We prefer Wyndham Bonnet Creek, but would also take any of the following (in order of preference):

Sheraton Vistana Villages
Marriott Harbour Lake
Marriott Royal/Sable/Imperial Palms
Sheraton Vistana Resort
HGVC at Sea World or at Tuscany
Diamond's Grand Beach
Diamond's Grande Villas

Thank you very much!


----------



## talsal (Jul 22, 2017)

Westgate Bluetree Resort


----------



## Lauren81M (Jul 22, 2017)

talsal said:


> Westgate Bluetree Resort


We're not interested in Westgate right now, but I'll let you know if anything changes. Thanks for the offer!


----------



## talsal (Jul 22, 2017)

Lauren81M said:


> We're not interested in Westgate right now, but I'll let you know if anything changes. Thanks for the offer!


Sure no problem


----------



## Renzo (Jul 24, 2017)

Lauren81M said:


> We prefer Wyndham Bonnet Creek, but would also take any of the following (in order of preference):
> 
> Sheraton Vistana Villages
> Marriott Harbour Lake
> ...


Town center 
Cypress pointe 3 bedrooms 
Mystic dunes
Liki tiki


----------



## Renzo (Jul 24, 2017)

Lauren81M said:


> We prefer Wyndham Bonnet Creek, but would also take any of the following (in order of preference):
> 
> Sheraton Vistana Villages
> Marriott Harbour Lake
> ...


I actually found vistana villages for your dates.

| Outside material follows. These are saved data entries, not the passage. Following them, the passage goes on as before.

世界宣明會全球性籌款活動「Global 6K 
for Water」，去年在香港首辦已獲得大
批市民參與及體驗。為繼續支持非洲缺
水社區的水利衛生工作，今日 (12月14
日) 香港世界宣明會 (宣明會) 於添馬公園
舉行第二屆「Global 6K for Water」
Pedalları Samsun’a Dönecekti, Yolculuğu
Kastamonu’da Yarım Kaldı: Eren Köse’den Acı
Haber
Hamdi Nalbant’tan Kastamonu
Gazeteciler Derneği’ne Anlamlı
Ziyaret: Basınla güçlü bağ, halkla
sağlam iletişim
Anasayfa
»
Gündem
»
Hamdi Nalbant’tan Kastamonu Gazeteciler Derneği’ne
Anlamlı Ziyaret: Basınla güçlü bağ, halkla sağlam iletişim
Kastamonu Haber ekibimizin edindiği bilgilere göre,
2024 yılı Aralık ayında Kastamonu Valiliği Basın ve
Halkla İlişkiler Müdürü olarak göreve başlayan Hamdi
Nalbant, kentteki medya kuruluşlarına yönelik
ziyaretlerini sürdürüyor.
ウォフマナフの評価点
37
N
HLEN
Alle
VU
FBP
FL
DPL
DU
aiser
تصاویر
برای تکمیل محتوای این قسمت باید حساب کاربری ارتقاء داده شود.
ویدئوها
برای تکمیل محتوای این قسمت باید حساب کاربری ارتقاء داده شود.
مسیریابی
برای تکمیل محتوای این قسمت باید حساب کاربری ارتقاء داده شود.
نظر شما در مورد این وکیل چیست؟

Let me know. Ty


----------



## Lauren81M (Jul 31, 2017)

Still looking. I'm being a bit picky right now since I still have a little time. Holding out for Bonnet Creek, or a super great deal at Vistana Villages. Found a 2 BR at Vistana Resort for less than $500, but since it's not one of our favorites, we're waiting for a good offer on one of the other two for now.  Thanks!


----------



## Renzo (Aug 1, 2017)

Lauren81M said:


> Still looking. I'm being a bit picky right now since I still have a little time. Holding out for Bonnet Creek, or a super great deal at Vistana Villages. Found a 2 BR at Vistana Resort for less than $500, but since it's not one of our favorites, we're waiting for a good offer on one of the other two for now.  Thanks!


Np. Let me know if u don't find anything


----------



## Lauren81M (Aug 2, 2017)

Rented Vistana Villages from a TUG member for less than $700. Thanks everybody!


----------